Anyway, fun is fun, so whyever this appeals, let it appeal at 6pm UK time on apple.com
Update: the 1,179 news stories I won’t read
Five days ago I wrote about The 319 News Stories I Won’t Read. If you’ve heard me wibble on above ten minutes then you might figure that these 319 are sports stories. No. I ignore sports but just as one amorphous blob of nothingness, I don’t understand it enough to determine individual news stories.
The 319 were the Apple news stories in my RSS newsreader. And right now there are 1,179 articles about Apple. That’s quite a lot of stories and I would like to tell you about them, except I still won’t read them.
I may never read them. You can be sure that a gigantic majority are to do with the launch of the iPhone 6 and whatever else Apple may or may not release tomorrow. I’ve been staying away from the firehose of news because most of it is wrong, much of it is clickbait emptiness as well as wrong, and you end up being convinced that Apple will announce the discovery of alien life.
After tomorrow’s event, there will be many more stories and I might read some of those. But these 1,179 are dead to me.

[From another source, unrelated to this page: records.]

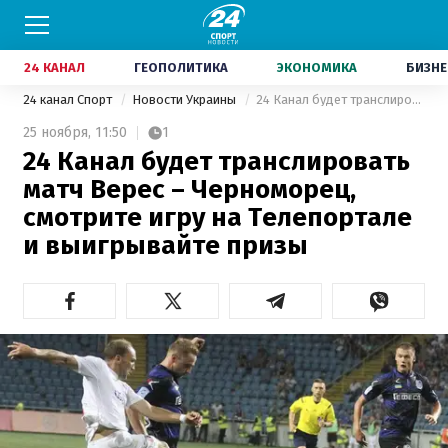
24 КАНАЛ
ГЕОПОЛИТИКА
ЭКОНОМИКА
БИЗНЕ
24 канал Спорт
Новости Украины
24 Канал будет транслировать матч Верес – Черноморец, смотрите игру на Телепортале и выигрывайте призы
25 ноября,
11:50
1
24 Канал будет транслировать
матч Верес – Черноморец,
смотрите игру на Телепортале
и выигрывайте призы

All of which is a long way of saying that a lot gets written about Apple, that a lot gets read about Apple by me and that is KILLINGLY DIFFICULT to ignore 1,179 articles.
Apple is streaming its event live on apple.com from 6pm UK time tomorrow, Tuesday. I’ve skipped the articles but I’ll be watching the event. If you enjoy these as much as I do, please write in and explain what I get out of them.
Apple campus: less a spaceship, more Moonbase Alpha
That’s what I thought at the top of this video, a flyby of a drone over the new Apple office buildings currently under construction.
And I would like to say now that no, I haven’t gone back on my word to not read Apple news stories – see The 319 News Stories I Won’t Read and, incidentally, the total a few days on is 947. I came across this while looking for productivity videos for you to watch.